→ What to work on: Copy out each line of the data below in which the string "this" appears.

Stored data:
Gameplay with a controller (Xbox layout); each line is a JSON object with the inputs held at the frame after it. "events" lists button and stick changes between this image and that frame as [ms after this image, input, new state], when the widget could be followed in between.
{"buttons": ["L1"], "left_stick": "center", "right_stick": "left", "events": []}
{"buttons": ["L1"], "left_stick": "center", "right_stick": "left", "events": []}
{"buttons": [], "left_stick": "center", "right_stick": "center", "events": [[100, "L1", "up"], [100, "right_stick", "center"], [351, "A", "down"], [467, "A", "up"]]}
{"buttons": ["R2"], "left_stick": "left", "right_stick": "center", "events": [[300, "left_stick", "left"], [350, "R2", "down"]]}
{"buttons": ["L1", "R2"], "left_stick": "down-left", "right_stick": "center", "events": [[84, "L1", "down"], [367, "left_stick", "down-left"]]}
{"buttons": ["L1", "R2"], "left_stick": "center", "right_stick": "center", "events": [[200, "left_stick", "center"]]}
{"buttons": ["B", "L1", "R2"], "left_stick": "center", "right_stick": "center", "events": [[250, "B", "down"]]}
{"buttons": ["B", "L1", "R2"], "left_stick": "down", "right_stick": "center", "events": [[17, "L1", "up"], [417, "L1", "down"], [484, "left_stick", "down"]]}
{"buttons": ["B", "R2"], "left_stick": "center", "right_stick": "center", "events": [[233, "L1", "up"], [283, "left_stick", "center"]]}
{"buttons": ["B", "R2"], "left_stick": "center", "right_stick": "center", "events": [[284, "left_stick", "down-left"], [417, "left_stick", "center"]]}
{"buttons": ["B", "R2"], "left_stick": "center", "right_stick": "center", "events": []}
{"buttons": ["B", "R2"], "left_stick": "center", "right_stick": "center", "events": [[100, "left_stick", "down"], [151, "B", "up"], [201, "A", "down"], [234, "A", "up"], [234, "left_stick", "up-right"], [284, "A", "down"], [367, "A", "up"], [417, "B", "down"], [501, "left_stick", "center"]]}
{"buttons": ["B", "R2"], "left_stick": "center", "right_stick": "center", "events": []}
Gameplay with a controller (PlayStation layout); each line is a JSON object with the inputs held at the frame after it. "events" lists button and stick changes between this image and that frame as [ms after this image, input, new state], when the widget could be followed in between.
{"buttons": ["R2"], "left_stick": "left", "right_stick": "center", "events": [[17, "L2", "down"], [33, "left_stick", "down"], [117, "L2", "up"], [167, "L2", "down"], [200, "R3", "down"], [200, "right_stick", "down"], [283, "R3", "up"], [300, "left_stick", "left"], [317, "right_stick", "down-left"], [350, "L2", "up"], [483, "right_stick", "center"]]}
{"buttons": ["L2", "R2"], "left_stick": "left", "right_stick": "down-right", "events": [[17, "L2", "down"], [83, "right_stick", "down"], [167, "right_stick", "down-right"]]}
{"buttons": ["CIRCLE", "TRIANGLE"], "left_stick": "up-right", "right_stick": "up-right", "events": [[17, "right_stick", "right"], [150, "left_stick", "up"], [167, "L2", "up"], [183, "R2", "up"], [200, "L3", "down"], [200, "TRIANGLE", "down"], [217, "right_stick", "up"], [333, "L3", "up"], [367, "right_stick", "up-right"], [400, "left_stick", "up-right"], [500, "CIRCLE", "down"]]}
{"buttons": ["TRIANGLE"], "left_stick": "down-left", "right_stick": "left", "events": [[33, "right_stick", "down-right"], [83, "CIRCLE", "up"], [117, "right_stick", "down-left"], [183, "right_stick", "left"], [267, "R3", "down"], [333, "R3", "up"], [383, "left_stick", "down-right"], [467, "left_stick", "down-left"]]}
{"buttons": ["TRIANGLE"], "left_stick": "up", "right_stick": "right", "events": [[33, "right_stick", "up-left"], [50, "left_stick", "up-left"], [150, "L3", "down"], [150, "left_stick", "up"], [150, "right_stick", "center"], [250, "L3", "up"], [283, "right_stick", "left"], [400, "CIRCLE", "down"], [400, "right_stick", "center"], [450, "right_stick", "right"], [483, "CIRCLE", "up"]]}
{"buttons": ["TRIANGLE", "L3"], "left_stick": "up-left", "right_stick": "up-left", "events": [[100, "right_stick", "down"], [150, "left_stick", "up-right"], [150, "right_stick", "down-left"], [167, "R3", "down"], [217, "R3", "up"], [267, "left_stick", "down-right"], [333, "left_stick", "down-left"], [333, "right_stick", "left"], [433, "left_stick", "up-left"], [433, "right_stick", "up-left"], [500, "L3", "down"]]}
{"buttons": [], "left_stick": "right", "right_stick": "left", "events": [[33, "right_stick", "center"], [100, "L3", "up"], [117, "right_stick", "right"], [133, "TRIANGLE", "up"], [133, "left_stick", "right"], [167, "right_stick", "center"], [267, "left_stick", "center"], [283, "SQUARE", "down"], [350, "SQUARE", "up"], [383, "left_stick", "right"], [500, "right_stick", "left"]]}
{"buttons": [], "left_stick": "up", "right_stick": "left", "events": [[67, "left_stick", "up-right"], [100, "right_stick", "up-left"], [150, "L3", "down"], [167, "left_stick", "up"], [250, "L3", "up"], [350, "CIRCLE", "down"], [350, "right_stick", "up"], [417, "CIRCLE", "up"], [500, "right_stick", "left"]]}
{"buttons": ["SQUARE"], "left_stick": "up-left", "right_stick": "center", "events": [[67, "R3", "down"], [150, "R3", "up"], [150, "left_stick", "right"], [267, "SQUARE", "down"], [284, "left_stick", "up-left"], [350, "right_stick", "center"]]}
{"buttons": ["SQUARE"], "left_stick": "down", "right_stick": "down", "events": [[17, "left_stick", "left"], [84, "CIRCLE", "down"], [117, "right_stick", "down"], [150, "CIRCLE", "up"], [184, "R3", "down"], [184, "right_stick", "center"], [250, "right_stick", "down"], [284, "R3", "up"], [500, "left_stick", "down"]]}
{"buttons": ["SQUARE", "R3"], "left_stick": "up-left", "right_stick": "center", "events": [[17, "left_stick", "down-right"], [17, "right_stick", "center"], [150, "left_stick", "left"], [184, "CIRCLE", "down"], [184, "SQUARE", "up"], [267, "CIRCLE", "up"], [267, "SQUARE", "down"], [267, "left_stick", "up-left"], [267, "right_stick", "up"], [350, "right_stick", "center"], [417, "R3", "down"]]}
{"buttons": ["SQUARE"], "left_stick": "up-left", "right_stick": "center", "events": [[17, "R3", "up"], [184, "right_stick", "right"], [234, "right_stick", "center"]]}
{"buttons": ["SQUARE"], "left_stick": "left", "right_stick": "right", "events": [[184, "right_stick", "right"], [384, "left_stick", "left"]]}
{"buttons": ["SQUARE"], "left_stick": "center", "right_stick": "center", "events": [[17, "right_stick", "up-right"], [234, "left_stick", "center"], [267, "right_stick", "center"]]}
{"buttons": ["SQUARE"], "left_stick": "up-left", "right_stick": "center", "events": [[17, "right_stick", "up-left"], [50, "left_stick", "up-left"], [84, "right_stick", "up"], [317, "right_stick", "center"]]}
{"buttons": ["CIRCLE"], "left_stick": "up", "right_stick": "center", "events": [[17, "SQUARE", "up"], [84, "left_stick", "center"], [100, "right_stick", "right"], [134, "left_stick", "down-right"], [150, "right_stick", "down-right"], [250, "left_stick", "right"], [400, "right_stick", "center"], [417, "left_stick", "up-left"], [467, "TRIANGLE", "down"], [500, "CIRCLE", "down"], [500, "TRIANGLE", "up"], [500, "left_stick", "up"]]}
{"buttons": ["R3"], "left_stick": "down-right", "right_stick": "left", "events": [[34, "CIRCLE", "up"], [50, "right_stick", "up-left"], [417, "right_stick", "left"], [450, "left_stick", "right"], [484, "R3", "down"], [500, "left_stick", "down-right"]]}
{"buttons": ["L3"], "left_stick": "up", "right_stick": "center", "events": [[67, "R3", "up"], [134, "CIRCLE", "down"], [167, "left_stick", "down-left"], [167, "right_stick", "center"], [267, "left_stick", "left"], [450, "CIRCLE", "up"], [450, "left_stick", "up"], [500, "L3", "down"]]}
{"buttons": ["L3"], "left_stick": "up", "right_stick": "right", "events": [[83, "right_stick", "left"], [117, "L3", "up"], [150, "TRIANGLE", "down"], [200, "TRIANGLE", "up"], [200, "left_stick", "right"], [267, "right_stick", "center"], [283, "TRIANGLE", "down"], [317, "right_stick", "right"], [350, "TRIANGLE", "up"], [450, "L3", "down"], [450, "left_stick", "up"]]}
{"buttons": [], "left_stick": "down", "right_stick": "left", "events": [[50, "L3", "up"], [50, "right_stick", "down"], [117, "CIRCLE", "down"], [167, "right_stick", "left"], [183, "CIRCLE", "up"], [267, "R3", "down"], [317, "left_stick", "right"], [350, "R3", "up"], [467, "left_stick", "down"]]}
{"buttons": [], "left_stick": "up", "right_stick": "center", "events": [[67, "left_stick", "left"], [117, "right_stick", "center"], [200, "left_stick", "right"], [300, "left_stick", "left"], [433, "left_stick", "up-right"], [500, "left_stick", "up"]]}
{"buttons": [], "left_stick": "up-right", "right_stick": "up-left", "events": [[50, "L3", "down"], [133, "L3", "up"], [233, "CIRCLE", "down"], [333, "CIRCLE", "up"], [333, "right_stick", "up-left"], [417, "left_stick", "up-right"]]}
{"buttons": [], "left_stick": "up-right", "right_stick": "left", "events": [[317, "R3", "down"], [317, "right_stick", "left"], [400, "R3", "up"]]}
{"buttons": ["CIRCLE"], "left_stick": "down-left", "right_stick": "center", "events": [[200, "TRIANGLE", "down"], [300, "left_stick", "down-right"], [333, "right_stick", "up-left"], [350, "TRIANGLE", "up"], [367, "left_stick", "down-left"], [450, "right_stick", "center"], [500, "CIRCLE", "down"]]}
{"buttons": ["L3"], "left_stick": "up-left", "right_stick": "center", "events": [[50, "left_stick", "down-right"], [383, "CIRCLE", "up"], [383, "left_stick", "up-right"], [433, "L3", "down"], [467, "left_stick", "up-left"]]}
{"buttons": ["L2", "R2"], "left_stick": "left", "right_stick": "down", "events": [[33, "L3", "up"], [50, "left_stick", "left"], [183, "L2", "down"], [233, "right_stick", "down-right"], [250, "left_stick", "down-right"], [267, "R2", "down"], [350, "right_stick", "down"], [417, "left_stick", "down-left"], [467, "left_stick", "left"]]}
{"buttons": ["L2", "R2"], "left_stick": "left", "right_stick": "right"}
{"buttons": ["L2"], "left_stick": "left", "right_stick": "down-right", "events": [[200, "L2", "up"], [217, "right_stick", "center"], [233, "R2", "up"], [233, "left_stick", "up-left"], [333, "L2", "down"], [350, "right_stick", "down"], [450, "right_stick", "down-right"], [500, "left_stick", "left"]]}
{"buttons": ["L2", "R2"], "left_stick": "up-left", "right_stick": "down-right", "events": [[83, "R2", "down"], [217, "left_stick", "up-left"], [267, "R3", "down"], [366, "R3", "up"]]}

→ Worked solution:
Gameplay with a controller (Xbox layout); each line is a JSON object with the inputs held at the frame after it. "events" lists button and stick changes between this image and that frame as [ms after this image, input, new state], when the widget could be followed in between.
Gameplay with a controller (PlayStation layout); each line is a JSON object with the inputs held at the frame after it. "events" lists button and stick changes between this image and that frame as [ms after this image, input, new state], when the widget could be followed in between.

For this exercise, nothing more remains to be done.